Friday, August 04, 2006

Despite controversy, steady progess

This is the point of writer Deborah Blum's August 1st essay "A Pox on Stem Cell Research."

How is the research to advance from hopeful to helpful when national policy inhibits the work from being done? Discouraged proponents have suggested that the president’s decision, which was applauded by conservative religious groups, has the potential to keep American science locked in the past.

The past, however, seems to encourage a more optimistic outlook. Medical progress has stirred religious and moral objections throughout history — objections that were overcome as the benefits of medical advances became overwhelmingly obvious.

After detailing some instances of when medical advances, initially perceived as an affront to God, was widely accepted, the essay delves into the story of Dr.
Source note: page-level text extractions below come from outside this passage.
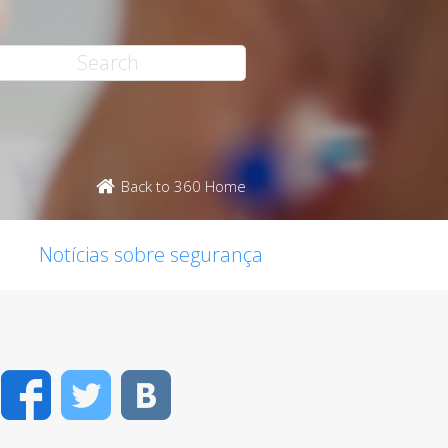
Back to 360 Home
Notícias sobre segurança
Facebook
Twitter
VK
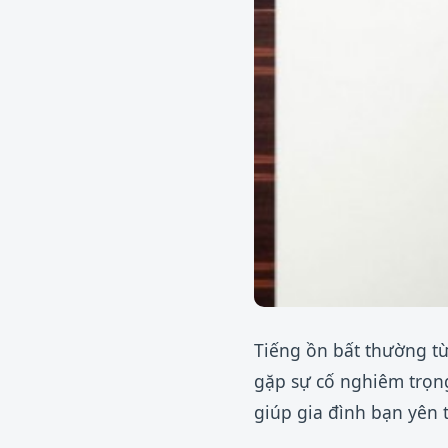
Tiếng ồn bất thường từ
gặp sự cố nghiêm trọn
giúp gia đình bạn yên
Edward Jenner, who introduced inoculation to prevent infections from the deadly smallpox -- admist objections from religious leaders and even fellow doctors.

He designed a procedure using fluid from cowpox lesions to inoculate against smallpox. His approach was untested, but Jenner believed it offered the potential to become “essentially beneficial to mankind.”
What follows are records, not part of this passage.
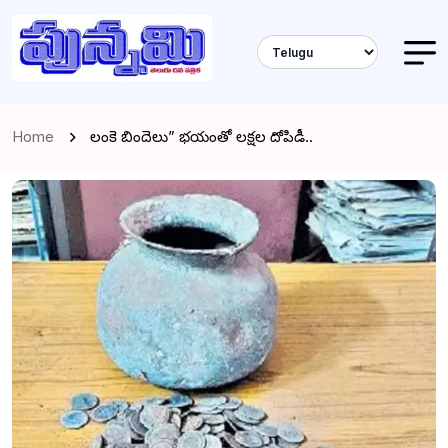
Home
లంకె బిందెలు” భయంతో లక్షల దోపిడీ..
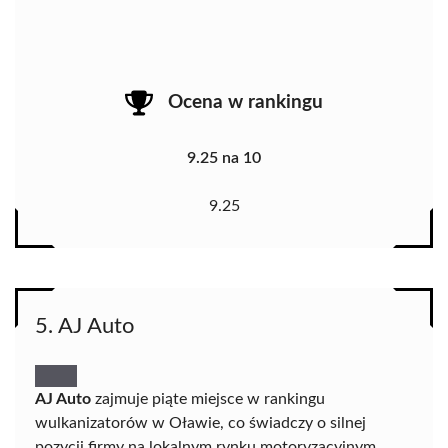
Ocena w rankingu
9.25 na 10
9.25
5. AJ Auto
AJ Auto
zajmuje piąte miejsce w rankingu
wulkanizatorów w Oławie, co świadczy o silnej
pozycji firmy na lokalnym rynku motoryzacyjnym.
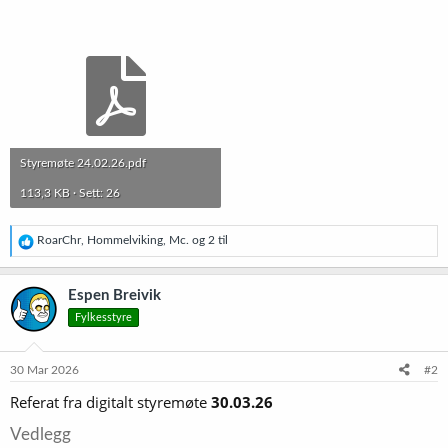
Styremøte 24.02.26.pdf
113,3 KB · Sett: 26
R
RoarChr
,
Hommelviking
,
Mc.
og 2 til
e
a
k
Espen Breivik
s
Fylkesstyre
j
o
n
e
30 Mar 2026
#2
r
Referat fra digitalt styremøte
30.03.26
:
Vedlegg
The religious authorities of Jenner’s day viewed smallpox inoculation as an affront to God and man. A widely published British sermon was titled “The Dangerous and Sinful Practice of Inoculation.” American clergy warned that inoculation usurped God’s power to decide the beginning and end of life. Only hypocrites would undergo the procedure and still pray to God, one theologian declared.

Jenner responded with a risky demonstration of his idea. In 1796, the doctor persuaded his own servant to allow the man’s 8-year-old son to be inoculated with cowpox material; two months later, Jenner exposed the child to smallpox.

The experiment was a success...

Why despite antagonizing moral and even expert opinion has the healthcare innovation -- the inoculation for prevention of infectious disease -- been so widely practiced since?

Not by hyping the potential of his ideas, as some stem cell supporters occasionally have done, but by doggedly gathering more evidence based on more inoculations. Fueled by his success, the practice spread, and smallpox rates plummeted. In time, the life-saving merits of inoculation eventually overwhelmed all doubt; the evidence, Jenner wrote, became “too manifest to admit of controversy.”

The writer's premonition is "stem cells — especially the amazingly versatile cells evident in early human development — have the potential to hold off our own ministers of death. And history suggests that’s a proposition too powerful to remain shackled by the moral strictures of the moment."

1 Comments:

At 8/09/2006, Anonymous Anonymous said...

Niraj,

Perhaps I'm oversimplifying things, but sometimes I think that the stem cells debate is little more than a matter of "framing."

Consider, for example, the abortion debate where there are two positions: pro-abortion and anti-abortion. Neither of those descriptions sounds terribly appealing, so the two sides have instead shifted to calling themselves "pro-choice" (which sounds like a bold defense of liberty) and "pro-life" (which sounds like a bold defense of virtue). From a position of political advocacy, these are better ways to frame the issue.

Right now, the "anti-research" side has framed the stem cell issue very elegantly, and the "pro-research" side hasn't mounted a very strong response. However, once they begin framing their position as "anti-disease" (or something similiar), I suspect that they'll gain a great deal of popular support -- and the support of politicians will ineluctably follow.